Pietro e Paolo
(di
Felice Celato)
Forse
i lettori di questo blog l’avranno
già intuita da un pezzo; ma oggi, festa dei santi Apostoli Pietro e Paolo (“grata memoria dei grandi testimoni di Gesù
Cristo e una solenne confessione in favore della Chiesa una, santa, cattolica e
apostolica”, per dirla con Benedetto XVI) mi fa piacere ripetere la mia
grande simpatia per l’apostolo Paolo.
Va
da sé – se avesse senso una considerazione del genere – che a San Pietro va
tutta la devozione che si deve (meglio: che noi fedeli dobbiamo) al testimone
diretto della vita di Cristo, al discepolo scelto come pescatore di uomini (Lc. 5,10) per la generosità e la forza del suo
amore, al confermato con lo sguardo nonostante il paradigmatico triplice rinnegamento
(…un gallo cantò. E voltatosi, il Signore
fissò lo sguardo su Pietro e Pietro si ricordò…e pianse amaramente, Lc.
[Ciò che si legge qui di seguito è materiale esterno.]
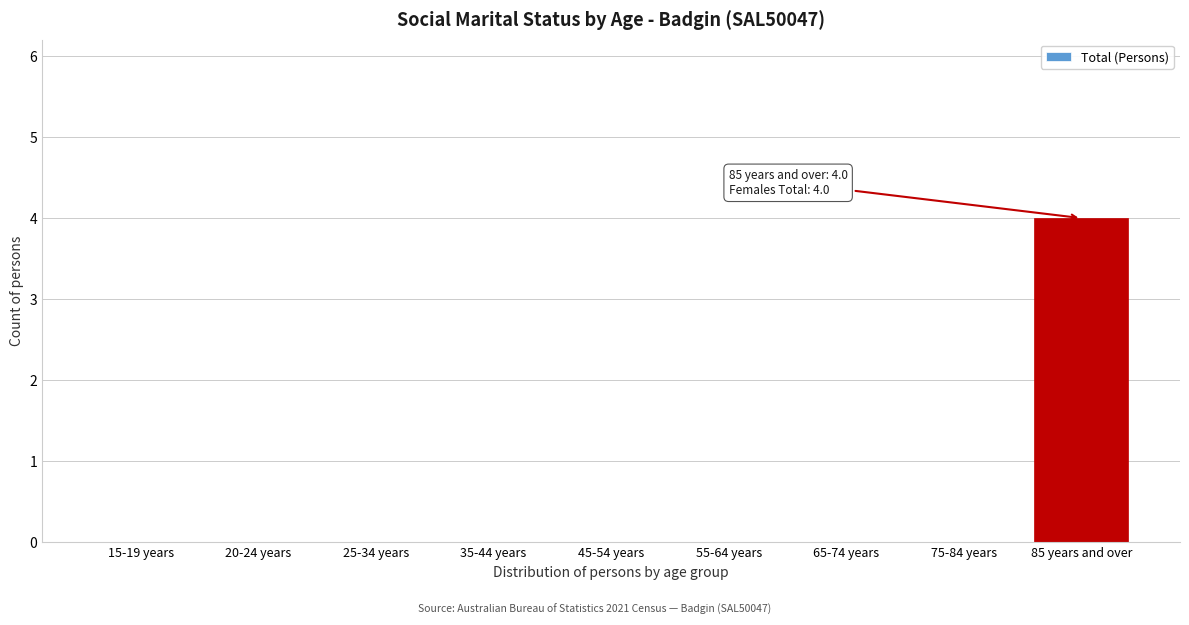

Reading left to right, extract all data points from this chart.

15-19 years=0	20-24 years=0	25-34 years=0	35-44 years=0	45-54 years=0	55-64 years=0	65-74 years=0	75-84 years=0	85 years and over=4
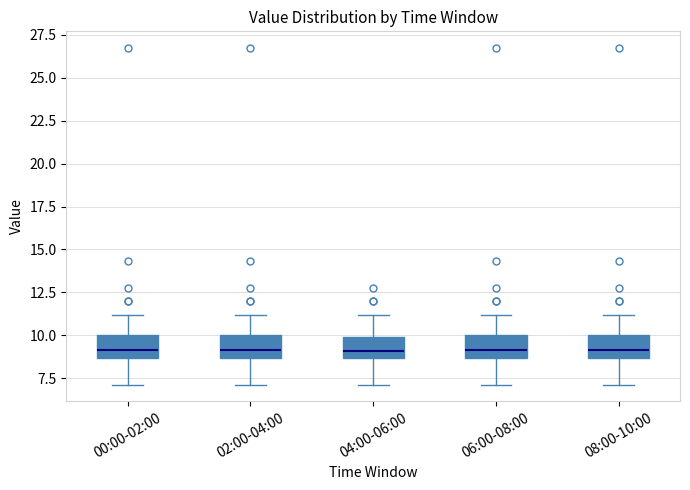

Where does the lower whisker of the box for 02:00-04:00 end on the y-axis? The values are not printed on the chart, so give them approximately, as read against the axis.

7.0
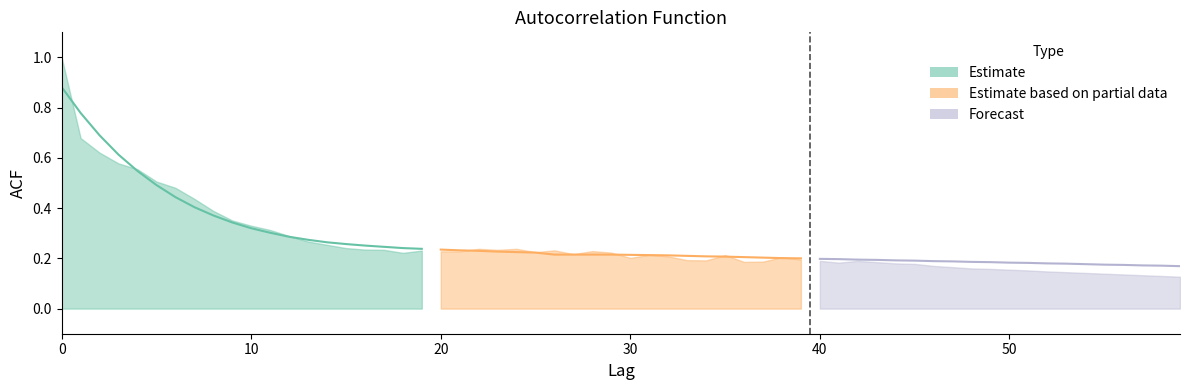

What is the difference between the values at 17 and 0?

0.6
22,61-62), al triplice “confessore” (Simone,
figlio di Giovanni, mi ami tu più di costoro?...Signore, tu conosci tutto; tu
sai che ti voglio bene, Gv. 21,15), al primo affidatario della promessa di
cui viviamo noi fedeli anche in questo tempo così confuso (et portae inferi non
preaevalebunt adversus eam).
Ma a
San Paolo, vaso di elezione (Dante,
Inf. 2, 28), fariseo figlio di farisei
(Att. 23,6) e apostolo dei gentili
(Rm. 11, 13), ghermito da Cristo
(Fil.3,12), apostolo per vocazione
(Rm. 1,1), apostolo per volontà di Dio
(2Cor 1,1), desideroso di farsi tutto a
tutti (1 Cor. 9,22), persecutore inorridito del suo stesso operato e
infaticabile viaggiatore per la diffusione della Parola e la crescita del
popolo di Dio, a san Paolo va una mia speciale affezione quale primo interprete
e predicatore dello Spirito del Signore (è noto che la redazione del testo di
Giovanni segue di almeno una generazione la predicazione di Paolo, morto a Roma,
secondo la tradizione, giusto 1950 anno fa, nel 67 d.C.).
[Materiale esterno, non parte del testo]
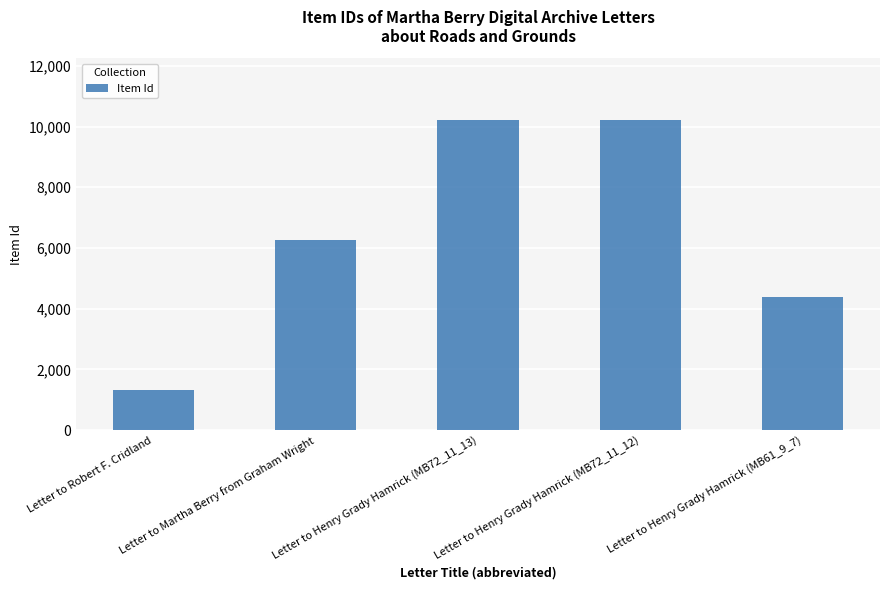

Is it true that the value at Letter to Henry Grady Hamrick (MB72_11_13) is 5911?

False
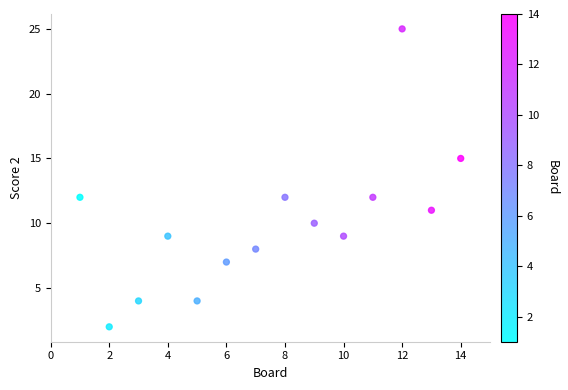

What is the range of Y values (max minus min)?

23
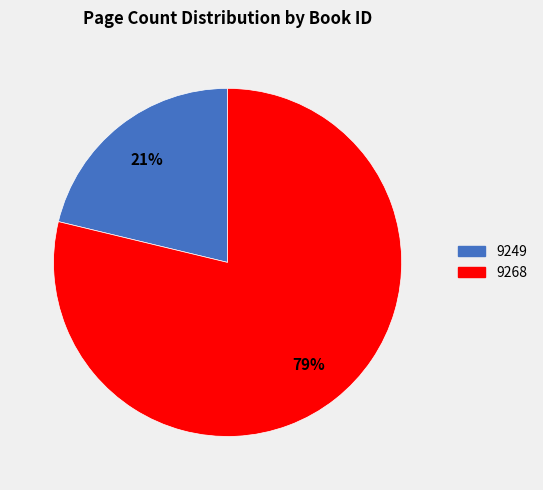

Is the sum of 9249 and 9268 greater than half?

Yes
All’Apostolo dei gentili la nostra cultura
giudaico-cristiana deve mirabili intuizioni teologiche nelle quali si scorge l’impronta
dell’ispirazione divina e l’orma dell’innamorato di Dio. Come san Giovanni
Battista regge il cardine della porta che spalanca il Vecchio sul Nuovo Testamento,
così San Paolo, vero titano della storia della nostra fede, regge il cardine
della porta che spalanca il tempo del Cristo su quello del Suo Spirito Santo;
lui, controverso scardinatore del recinto della salvezza del suo popolo.
In
questi tempi di eloquenze ruffiane e mollicce, Paolo di Tarso rappresenta per
me anche il modello di un parlare aspro e netto, chiaro persino nella
complessità del suo argomentare, spesso travolgente, talora duro.
A
chi condividesse il senso di questa “simpatia” per l’Apostolo dei Gentili,
tornerei a raccomandare la lettura di un libro di straordinario interesse e di
piacevole lettura, scritto da un romanziere ebreo del secolo scorso (Sholem
Asch: L’Apostolo, Castelvecchi 2013),
già segnalato qui, con un post del 3
settembre 2013.
Roma
28 giugno 2017
Dimenticavo:
auguri a tutti i (tanti) Pietro/Piero/ Piera e Paolo/Paola!